Task brief :: Could you copy out, unchanged, everything in the rows below from the line containing "on public roads." down to the line containing "1. [电动汽车清洁疑云：是", with both of those lines included?

Dataset records ::
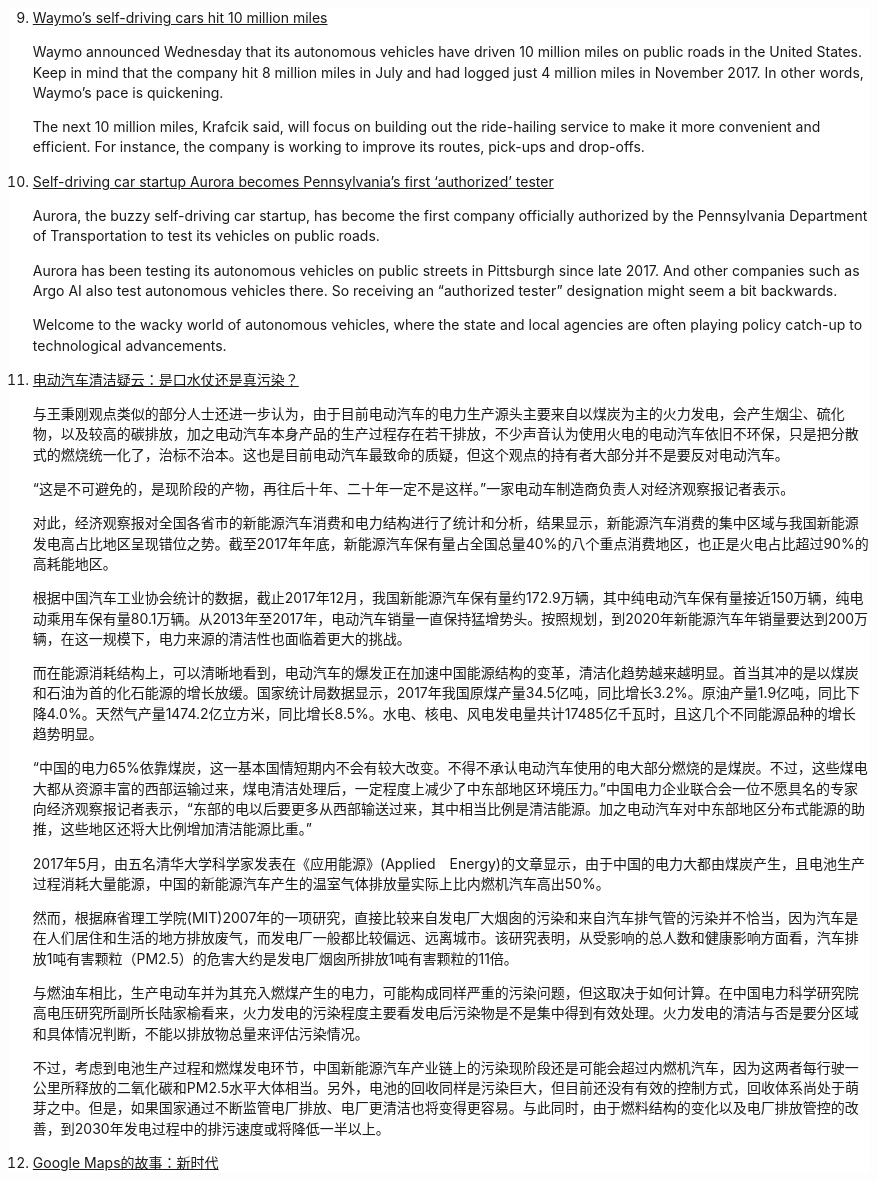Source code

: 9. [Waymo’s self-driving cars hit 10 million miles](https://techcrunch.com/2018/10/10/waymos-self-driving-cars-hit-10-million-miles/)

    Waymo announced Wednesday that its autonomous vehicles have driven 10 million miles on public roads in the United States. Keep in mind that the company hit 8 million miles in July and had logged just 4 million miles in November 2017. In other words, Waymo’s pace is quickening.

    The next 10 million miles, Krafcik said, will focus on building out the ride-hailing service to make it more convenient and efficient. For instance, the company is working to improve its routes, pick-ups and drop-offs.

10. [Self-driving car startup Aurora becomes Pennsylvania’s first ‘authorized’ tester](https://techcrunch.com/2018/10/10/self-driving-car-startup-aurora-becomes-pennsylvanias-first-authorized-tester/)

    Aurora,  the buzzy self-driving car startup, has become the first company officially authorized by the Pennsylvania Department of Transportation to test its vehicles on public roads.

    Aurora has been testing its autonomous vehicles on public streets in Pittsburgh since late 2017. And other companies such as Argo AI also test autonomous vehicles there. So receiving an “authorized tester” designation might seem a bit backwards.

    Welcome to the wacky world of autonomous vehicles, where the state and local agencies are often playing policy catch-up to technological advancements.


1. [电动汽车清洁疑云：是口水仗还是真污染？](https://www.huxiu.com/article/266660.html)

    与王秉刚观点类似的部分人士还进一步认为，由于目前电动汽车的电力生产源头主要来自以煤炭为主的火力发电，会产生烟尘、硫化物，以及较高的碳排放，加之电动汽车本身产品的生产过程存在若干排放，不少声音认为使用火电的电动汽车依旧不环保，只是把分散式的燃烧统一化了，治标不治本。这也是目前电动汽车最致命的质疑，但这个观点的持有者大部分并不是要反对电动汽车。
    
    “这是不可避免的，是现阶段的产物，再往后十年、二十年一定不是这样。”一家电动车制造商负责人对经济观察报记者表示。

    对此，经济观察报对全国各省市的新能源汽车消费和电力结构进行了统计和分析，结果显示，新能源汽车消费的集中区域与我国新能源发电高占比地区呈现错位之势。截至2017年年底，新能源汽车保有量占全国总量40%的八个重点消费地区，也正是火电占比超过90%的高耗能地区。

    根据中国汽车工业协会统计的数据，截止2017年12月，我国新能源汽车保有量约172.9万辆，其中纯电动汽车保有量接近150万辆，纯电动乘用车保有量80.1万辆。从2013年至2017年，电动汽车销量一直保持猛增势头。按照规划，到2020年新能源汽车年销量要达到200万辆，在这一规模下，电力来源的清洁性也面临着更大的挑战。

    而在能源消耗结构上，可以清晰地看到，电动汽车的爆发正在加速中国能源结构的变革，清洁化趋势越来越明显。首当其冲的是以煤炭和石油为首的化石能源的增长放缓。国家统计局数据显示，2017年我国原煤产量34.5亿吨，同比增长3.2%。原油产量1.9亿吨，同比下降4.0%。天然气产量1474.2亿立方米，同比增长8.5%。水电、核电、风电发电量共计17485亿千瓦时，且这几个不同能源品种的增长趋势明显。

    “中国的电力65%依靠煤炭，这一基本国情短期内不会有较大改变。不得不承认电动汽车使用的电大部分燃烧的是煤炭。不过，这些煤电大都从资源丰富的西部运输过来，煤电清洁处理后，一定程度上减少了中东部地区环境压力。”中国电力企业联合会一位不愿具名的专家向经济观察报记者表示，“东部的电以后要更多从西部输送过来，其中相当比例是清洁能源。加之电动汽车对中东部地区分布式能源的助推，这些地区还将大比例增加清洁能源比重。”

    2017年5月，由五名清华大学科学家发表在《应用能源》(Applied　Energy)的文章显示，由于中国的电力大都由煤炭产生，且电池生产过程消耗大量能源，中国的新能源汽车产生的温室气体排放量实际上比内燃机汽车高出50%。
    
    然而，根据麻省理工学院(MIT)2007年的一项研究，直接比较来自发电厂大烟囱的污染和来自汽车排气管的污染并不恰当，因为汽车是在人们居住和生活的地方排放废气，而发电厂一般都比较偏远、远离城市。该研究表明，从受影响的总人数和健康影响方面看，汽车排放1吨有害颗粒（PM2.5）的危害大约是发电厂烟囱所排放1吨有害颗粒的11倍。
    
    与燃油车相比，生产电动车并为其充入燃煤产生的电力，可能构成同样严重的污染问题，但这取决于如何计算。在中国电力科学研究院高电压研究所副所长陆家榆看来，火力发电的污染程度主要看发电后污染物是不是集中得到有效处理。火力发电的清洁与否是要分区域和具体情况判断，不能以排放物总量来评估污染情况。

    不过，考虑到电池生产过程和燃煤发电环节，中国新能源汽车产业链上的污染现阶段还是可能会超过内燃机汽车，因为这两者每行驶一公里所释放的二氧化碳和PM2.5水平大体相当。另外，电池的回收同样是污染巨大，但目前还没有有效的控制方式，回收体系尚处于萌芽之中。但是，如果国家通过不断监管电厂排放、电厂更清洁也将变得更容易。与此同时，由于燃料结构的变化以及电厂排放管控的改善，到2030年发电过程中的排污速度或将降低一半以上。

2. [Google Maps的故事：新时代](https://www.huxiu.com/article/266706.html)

Answer to the problem ::
    Aurora,  the buzzy self-driving car startup, has become the first company officially authorized by the Pennsylvania Department of Transportation to test its vehicles on public roads.

    Aurora has been testing its autonomous vehicles on public streets in Pittsburgh since late 2017. And other companies such as Argo AI also test autonomous vehicles there. So receiving an “authorized tester” designation might seem a bit backwards.

    Welcome to the wacky world of autonomous vehicles, where the state and local agencies are often playing policy catch-up to technological advancements.


1. [电动汽车清洁疑云：是口水仗还是真污染？](https://www.huxiu.com/article/266660.html)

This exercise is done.